This topic describes how to use RAM to grant permissions to O&M engineers and manage these permissions.


An Alibaba Cloud account is created. To create an Alibaba Cloud account, visit the account registration page.

Background information

A company has purchased multiple Alibaba Cloud products and deployed its application systems on the cloud. This results in the following O&M requirements:

  • Different O&M owners are responsible for different Alibaba Cloud products.
  • Different O&M engineers require different permissions to access and manage Alibaba Cloud resources.


The company can set an O&M owner, assign different O&M engineers to different O&M requirements, and attach specified policies to these engineers.

O&M owner


This example describes how to set the RAM user as the database O&M owner. The RAM user can then manage ApsaraDB for RDS and Data Transmission Service (DTS).

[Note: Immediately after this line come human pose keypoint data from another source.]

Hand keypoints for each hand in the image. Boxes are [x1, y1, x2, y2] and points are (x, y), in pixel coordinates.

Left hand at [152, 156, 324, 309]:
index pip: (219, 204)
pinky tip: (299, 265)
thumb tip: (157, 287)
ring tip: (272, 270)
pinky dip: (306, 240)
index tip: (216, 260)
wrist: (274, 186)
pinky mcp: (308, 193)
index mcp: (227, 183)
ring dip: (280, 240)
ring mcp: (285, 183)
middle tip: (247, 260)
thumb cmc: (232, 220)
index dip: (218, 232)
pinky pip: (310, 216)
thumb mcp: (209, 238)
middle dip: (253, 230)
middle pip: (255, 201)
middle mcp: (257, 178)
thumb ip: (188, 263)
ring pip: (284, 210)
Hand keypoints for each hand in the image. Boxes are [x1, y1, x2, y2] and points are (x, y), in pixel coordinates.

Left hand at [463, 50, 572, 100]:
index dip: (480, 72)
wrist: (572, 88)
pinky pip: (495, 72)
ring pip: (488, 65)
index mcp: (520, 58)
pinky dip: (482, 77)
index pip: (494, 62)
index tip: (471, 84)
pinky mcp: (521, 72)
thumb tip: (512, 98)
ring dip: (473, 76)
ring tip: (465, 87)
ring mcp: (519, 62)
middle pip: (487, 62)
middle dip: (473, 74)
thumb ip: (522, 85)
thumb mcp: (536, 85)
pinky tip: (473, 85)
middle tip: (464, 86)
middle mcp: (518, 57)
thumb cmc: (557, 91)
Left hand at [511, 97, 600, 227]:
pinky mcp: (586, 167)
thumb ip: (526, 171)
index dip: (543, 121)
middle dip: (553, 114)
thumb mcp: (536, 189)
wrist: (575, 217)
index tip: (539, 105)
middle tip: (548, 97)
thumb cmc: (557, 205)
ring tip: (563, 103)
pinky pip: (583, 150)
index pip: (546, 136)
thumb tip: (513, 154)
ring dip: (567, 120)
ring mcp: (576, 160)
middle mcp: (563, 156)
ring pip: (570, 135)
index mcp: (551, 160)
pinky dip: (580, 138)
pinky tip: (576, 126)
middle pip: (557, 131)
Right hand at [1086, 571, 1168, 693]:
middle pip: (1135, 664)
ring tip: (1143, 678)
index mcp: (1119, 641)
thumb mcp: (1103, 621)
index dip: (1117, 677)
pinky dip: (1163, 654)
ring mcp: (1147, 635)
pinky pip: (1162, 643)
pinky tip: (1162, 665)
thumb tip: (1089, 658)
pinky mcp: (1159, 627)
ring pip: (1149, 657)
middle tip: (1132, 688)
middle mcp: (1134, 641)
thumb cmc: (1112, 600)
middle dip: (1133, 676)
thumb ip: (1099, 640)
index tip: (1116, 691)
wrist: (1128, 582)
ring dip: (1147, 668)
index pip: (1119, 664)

  1. Log on to the RAM console by using an Alibaba Cloud account.
  2. Create a RAM user.
  3. In the User Logon Name/Display Name column, find the target RAM user.
  4. Click Add Permissions.
  5. In the Policy Name column, click AliyunRDSFullAccess and AliyunDTSFullAccess.
  6. Click OK.
  7. Click Finished.
    Note The following table describes the policies that you can use to grant other O&M permissions to the RAM user.
O&M owner Policy Description
O&M owner AdministratorAccess Permissions to manage all Alibaba Cloud resources.
VM O&M engineer AliyunECSFullAccess Permissions to manage Elastic Compute Service (ECS).
AliyunESSFullAccess Permissions to manage Auto Scaling (ESS).
AliyunSLBFullAccess Permissions to manage Server Load Balancer (SLB).
AliyunNASFullAccess Permissions to manage Apsara File Storage NAS.
AliyunOSSFullAccess Permissions to manage Object Storage Service (OSS).
AliyunOTSFullAccess Permissions to manage Table Store (OTS).
Network O&M engineer AliyunCDNFullAccess Permissions to manage Alibaba Cloud CDN.
AliyunCENFullAccess Permissions to manage Cloud Enterprise Network (CEN).
AliyunCommonBandwidthPackageFullAccess Permissions to manage EIP Bandwidth Plan.
AliyunEIPFullAccess Permissions to manage Elastic IP Address (EIP).
AliyunExpressConnectFullAccess Permissions to manage Express Connect.
AliyunNATGatewayFullAccess Permissions to manage NAT Gateway.
AliyunSCDNFullAccess Permissions to manage Secure Content Delivery Network (SCDN).
AliyunSmartAccessGatewayFullAccess Permissions to manage Smart Access Gateway.
AliyunVPCFullAccess Permissions to manage Virtual Private Cloud (VPC).
AliyunVPNGatewayFullAccess Permissions to manage VPN Gateway.
Database O&M engineer AliyunRDSFullAccess Permissions to manage ApsaraDB for RDS.
AliyunDTSFullAccess Permissions to manage Data Transmission Service (DTS).
Security O&M engineer AliyunYundunFullAccess Permissions to manage Alibaba Cloud Security.
Monitoring O&M engineer AliyunActionTrailFullAccess Permissions to manage ActionTrail.
AliyunARMSFullAccess Permissions to manage Application Real-Time Monitoring Service (ARMS).
AliyunCloudMonitorFullAccess Permissions to manage CloudMonitor.
ReadOnlyAccess Permissions to read all Alibaba Cloud resources. This policy is optional.
AliyunSupportFullAccess Permissions to manage Ticket Management.